Uraian di atas jelas bahwa anak itu
bukanlah tiruan dari orang dewasa, anak bukan bentuk mikro dari orang dewasa.
Intelektual anak berbeda dengan orang dewasa, dan cara berpikirnya pun berbeda.
Bertolak dari teori Piaget tersebut
di atas bahwa kesiapan untuk belajar dan bagaimana berpikir mereka itu berubah
sesuai dengan perkembangan usianya, hal ini diperlukan agar tingkat pemahaman
anak terhadap pelajaran matematika lebih baik. Jika pemahaman pelajaran baik
dan maka tingkat kemampuan siswa dapat ditingkatkan.
E. Teori Belajar Bruner
Hal-hal
yang dapat dinyatakan sebagai proses belajar menurut Bruner dalam Karso (2005:
1-12) di bagi dalam tiga tahapan yaitu:
1.
Tahap
Enaktif atau Tahap Kegiatan (Enactive)
Pada tahun awal ini anak belajar konsep berhubungan
dengan benda-benda real atau mengalami peristiwa di dunia sekitar.
2.
Tahap
Ikonik atau Tahap Gambar Bayangan (Iconic)

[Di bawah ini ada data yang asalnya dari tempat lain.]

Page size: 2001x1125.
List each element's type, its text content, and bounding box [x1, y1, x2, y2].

Pada tahap ini anak tetap mengubah, menandai dan
menyimpan peristiwa atau benda dalam bentuk bayangan dalam kata lain anak dapat
membayangkan kembali tentang benda/peristiwa yang dialami.
3.
Tahap
Simbolik (Symbolik)
Pada tahap ini anak dapat mengutarakan bayangan mental
tersebut dalam bentuk simbol dan bahasa. Dalam hal ini anak sudah mampu
memahami simbol-simbol atau penjelasan.
Dari apa
yang dirancang oleh Bruner ini, hendaknya dapat dijadikan guru sebagai dasar
untuk merancang model pembelajaran. Sehingga dapat mempermudah pemahaman dan
keberhasilan anak dalam pembelajaran matematika.
F.
Peranan
Media dalam Pembelajaran Matematika
Tiap anak
didik memiliki kemampuan indera yang berbeda atau tidak sama. Maka peranan
media dalam model pembelajaran sangat diperlukan. Hal ini sesuai dengan
pendapat Oemar Hamalik (1986 : 15) dinyatakan bahwa media sebagai alat
komunikasi guna lebih mengefektifkan kegiatan belajar mengajar.

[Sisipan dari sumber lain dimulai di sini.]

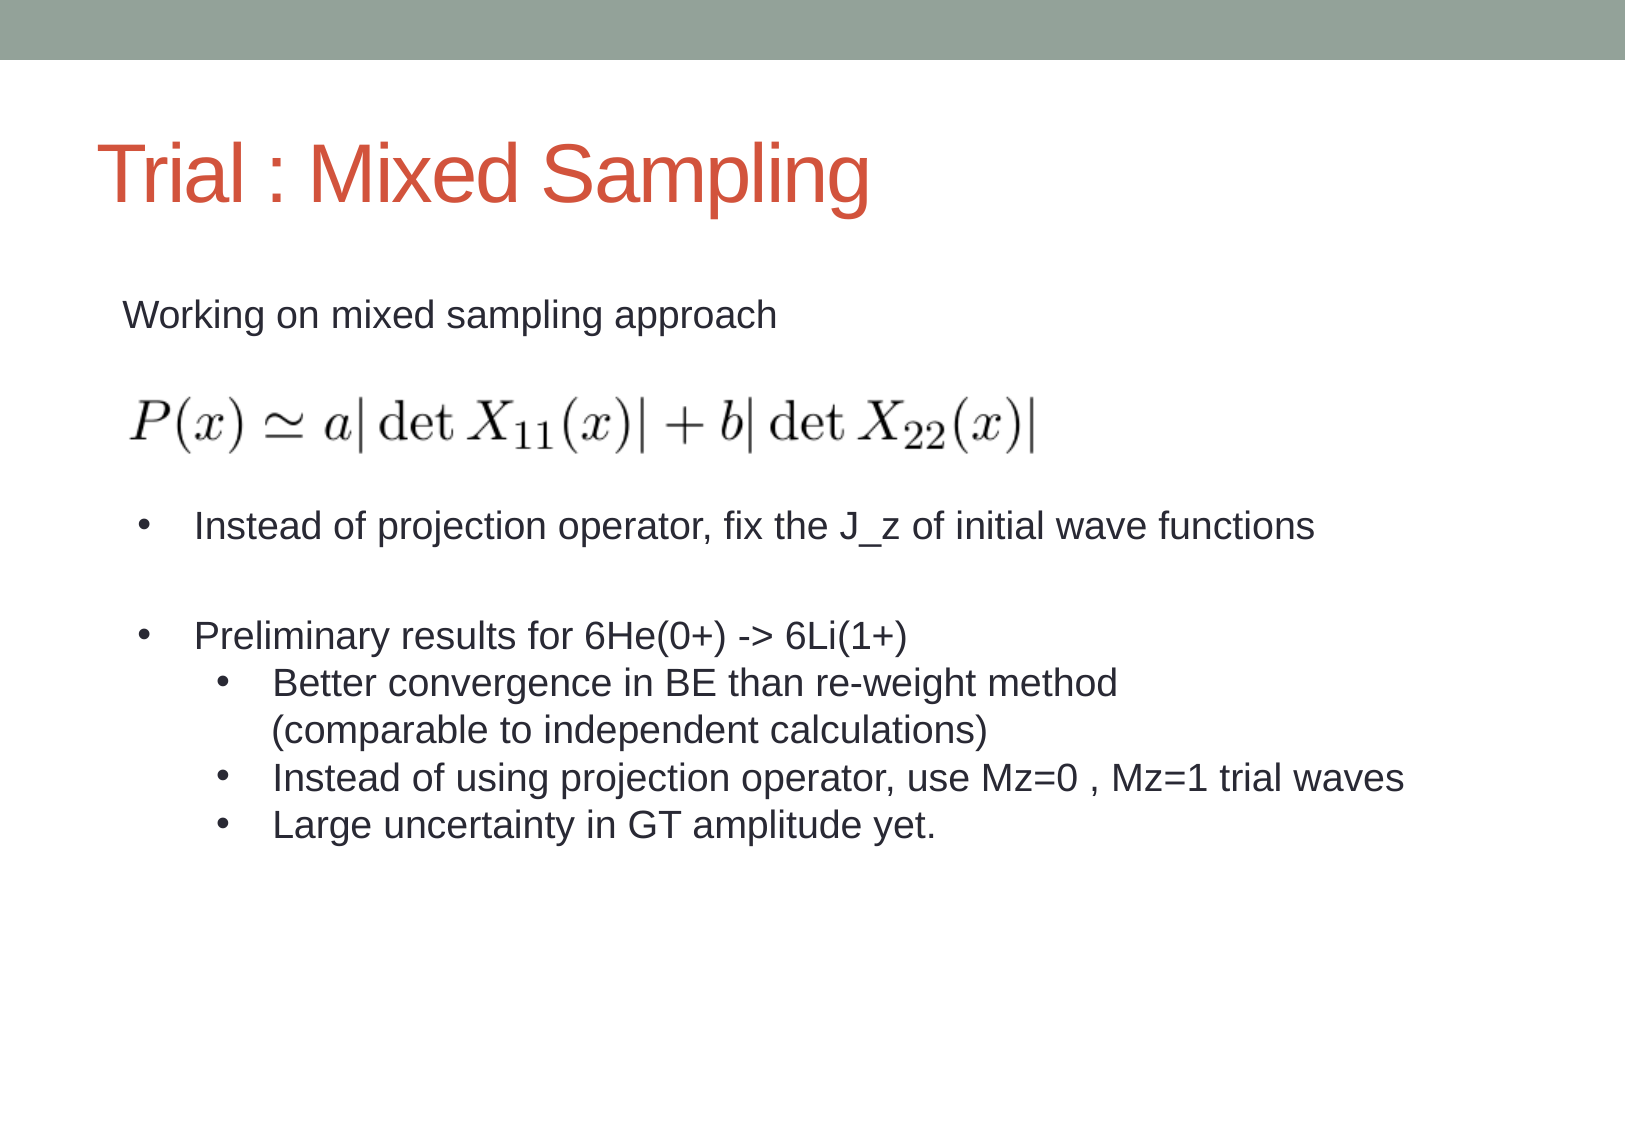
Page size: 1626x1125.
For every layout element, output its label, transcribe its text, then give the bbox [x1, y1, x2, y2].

title Trial : Mixed Sampling [81, 87, 1544, 250]
picture [80, 350, 1107, 501]
text_box Preliminary results for 6He(0+) -> 6Li(1+) Better convergence in BE than re-weight method (comparable to independent calculations) Instead of using projection operator, use Mz=0 , Mz=1 trial waves Large uncertainty in GT amplitude yet. [122, 603, 1544, 901]
text_box Instead of projection operator, fix the J_z of initial wave functions [122, 492, 1544, 602]
text_box Working on mixed sampling approach [107, 281, 1229, 344]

Menurut Encyclopedia of Educational
Research dalam Oemar Hamalik (1980:27) bahwa manfaat media pendidikan
diantaranya: (1) Meletakkan dasar-dasar yang Konkret untuk berpikir dan oleh
karena itu mengulangi verbalisme. (2) Memperbesar perhatian para siswa. (3)

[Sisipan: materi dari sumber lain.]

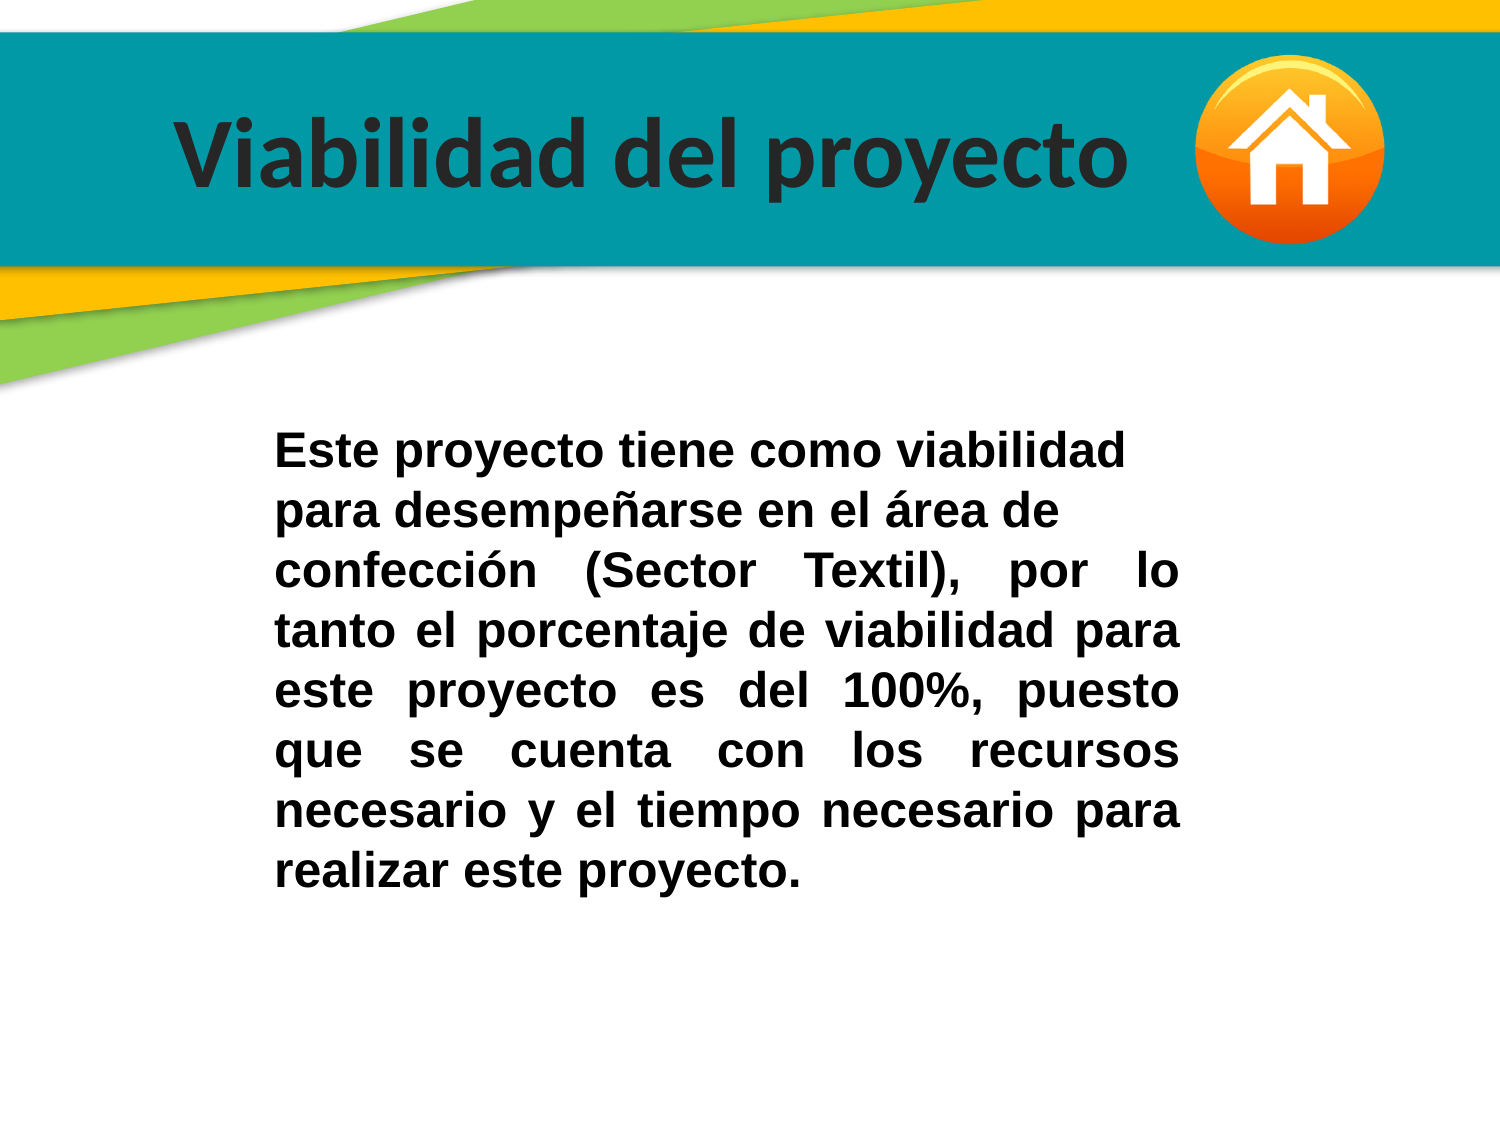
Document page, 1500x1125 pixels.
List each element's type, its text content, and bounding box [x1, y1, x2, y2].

text_box Viabilidad del proyecto [577, 48, 728, 247]
text_box Este proyecto tiene como viabilidad para desempeñarse en el área de confección (Sector Textil), por lo tanto el porcentaje de viabilidad para este proyecto es del 100%, puesto que se cuenta con los recursos necesario y el tiempo necesario para realizar este proyecto. [259, 552, 1196, 763]
picture [1172, 32, 1408, 267]
text_box [157, 317, 1213, 918]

Memberikan pengalaman yang nyata menimbulkan kegiatan berusaha sendiri di
kalangan siswa.
Dari
pengertian di atas bahwa media mempunyai peranan yang sangat penting dalam
proses pembelajaran. Peranan guru dalam keterampilan atau bervariasi penggunaan
media sempat menentukan keberhasilan/optimal. Pencapaian tujuan. Dalam hal ini
sesuai dengan pendapat Djamarah (1997, 128-219) dinyatakan bahwa keuntungannya
adalah manarik perhatian anak pada tingkat yang tinggi dan menyajikan
pengalaman riil yang akan mendorong kegiatan mandiri anak.
Dari
uraian di atas penulis berpendapat bahwa dengan adanya media dalam proses
pembelajaran siswa lebih aktif, mandiri dan terlibat kegiatan langsung, bebas
menyusun dan memanipulasi benda tersebut sehingga berperan untuk membantu
mengefektifkan komunikasi dan menciptakan interaksi dalam kegiatan.